Illustration 5: Fred and Ethel do not live abroad. They file separate returns, and jointly own a specified foreign financial asset valued at $60,000 for the entire year. Held: Neither has to file Form 8938. They each use one-half of the value of the asset, $30,000, to determine the total value of specified foreign financial assets that they each own. Neither satisfies the reporting threshold of more than $50,000 on the last day of the tax year or more than $75,000 at any time during the tax year. (Instructions for Form 8938, page 3)
Individuals living abroad. The following reporting thresholds apply to a taxpayer living abroad—i.e., whose tax home is in a foreign country and who is (1) a U.S. citizen who has been a bona fide resident of a foreign country for an uninterrupted period that includes an entire tax year; or (2) a U.S. citizen or resident who is present in a foreign country at least 330 full days during any period of 12 consecutive months that ends in the tax year being reported:
• A taxpayer who doesn't file a joint return satisfies the reporting threshold if the total value of his specified foreign financial assets is more than $200,000 on the last day of the tax year or more than $300,000 at any time during the tax year.
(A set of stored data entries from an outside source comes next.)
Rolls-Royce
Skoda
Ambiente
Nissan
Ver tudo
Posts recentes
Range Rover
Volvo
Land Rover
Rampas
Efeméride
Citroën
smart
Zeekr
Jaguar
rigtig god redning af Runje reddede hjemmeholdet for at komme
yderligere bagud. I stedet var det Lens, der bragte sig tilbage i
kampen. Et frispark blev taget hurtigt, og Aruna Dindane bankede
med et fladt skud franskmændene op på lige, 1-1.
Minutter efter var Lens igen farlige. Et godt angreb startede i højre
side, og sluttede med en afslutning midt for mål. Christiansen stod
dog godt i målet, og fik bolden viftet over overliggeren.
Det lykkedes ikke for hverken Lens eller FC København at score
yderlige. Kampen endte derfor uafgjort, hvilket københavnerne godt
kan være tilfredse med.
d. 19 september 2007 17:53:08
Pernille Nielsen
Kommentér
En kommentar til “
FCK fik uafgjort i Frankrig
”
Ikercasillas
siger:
Illustration 6: Dan and Betty live abroad and file separate income tax returns. Betty isn't a specified individual. On the last day of the tax year, Betty and Dan jointly own a specified foreign financial asset with a value of $150,000. Betty has a separate interest in a specified foreign financial asset with a value of $10,000, while Dan has a separate interest in a specified foreign financial asset with a value of $60,000. Held: Dan has to file Form 8938 but Betty, who isn't a specified individual, doesn't. Dan has an interest in specified foreign financial assets in the amount of $210,000 on the last day of the tax year—i.e., $150,000, the entire value of the asset that he jointly owns, + $60,000, the entire value of the asset that he separately owns). He satisfies the reporting threshold for a married individual living abroad and filing a separate return of more than $200,000 on the last day of the tax year. (Instructions for Form 8938, page 3)
• A married taxpayer who files a joint income tax return satisfies the reporting threshold only if the total value of all specified foreign financial assets he or his spouse owns is more than $400,000 on the last day of the tax year or more than $600,000 at any time during the tax year.
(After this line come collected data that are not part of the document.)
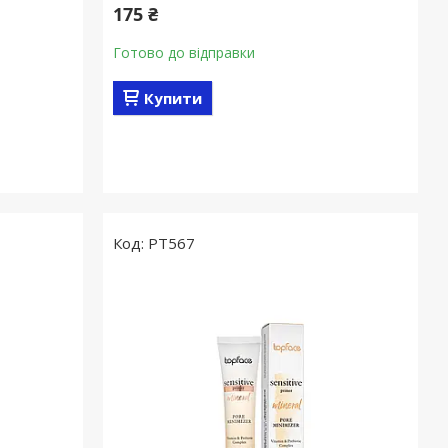
175 ₴
Готово до відправки
Купити
PT567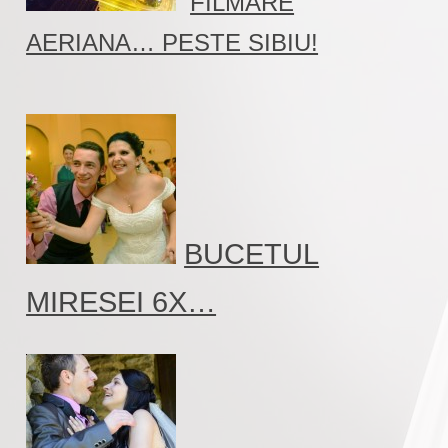
FILMARE
AERIANA… PESTE SIBIU!
BUCETUL
MIRESEI 6X…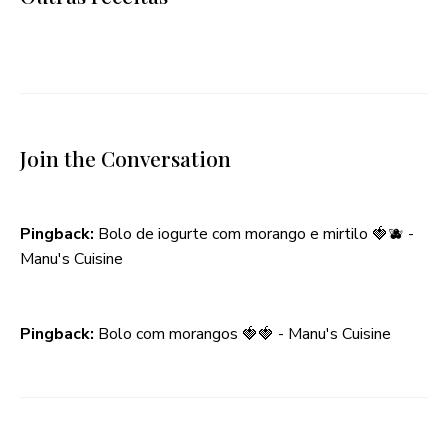
Join the Conversation
Pingback:
Bolo de iogurte com morango e mirtilo 🍓🫐 -
Manu's Cuisine
Pingback:
Bolo com morangos 🍓🍓 - Manu's Cuisine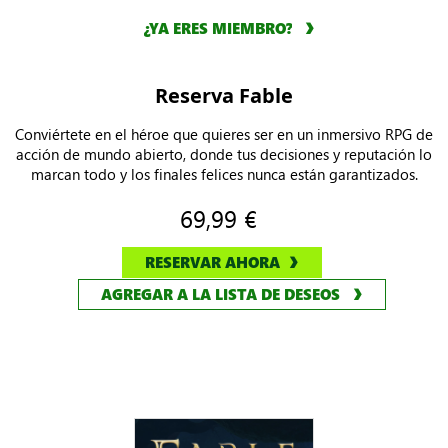
¿YA ERES MIEMBRO?
Reserva Fable
Conviértete en el héroe que quieres ser en un inmersivo RPG de
acción de mundo abierto, donde tus decisiones y reputación lo
marcan todo y los finales felices nunca están garantizados.
69,99 €
RESERVAR AHORA
AGREGAR A LA LISTA DE DESEOS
Form 8938, Statement of Specified Foreign Financial Assets (Nov. 2011) can be viewed on the IRS website at http://www.irs.gov/pub/irs-pdf/f8938.pdf. The Instructions for Form 8938 (Nov. 2011) can be viewed at http://www.irs.gov/pub/irs-pdf/i8938.pdf.
RIA Research References: For reporting requirement for individuals with foreign assets, see FTC 2d/FIN ¶ S-3650.1; United States Tax Reporter ¶ 60,38D4; TaxDesk ¶ 815,516.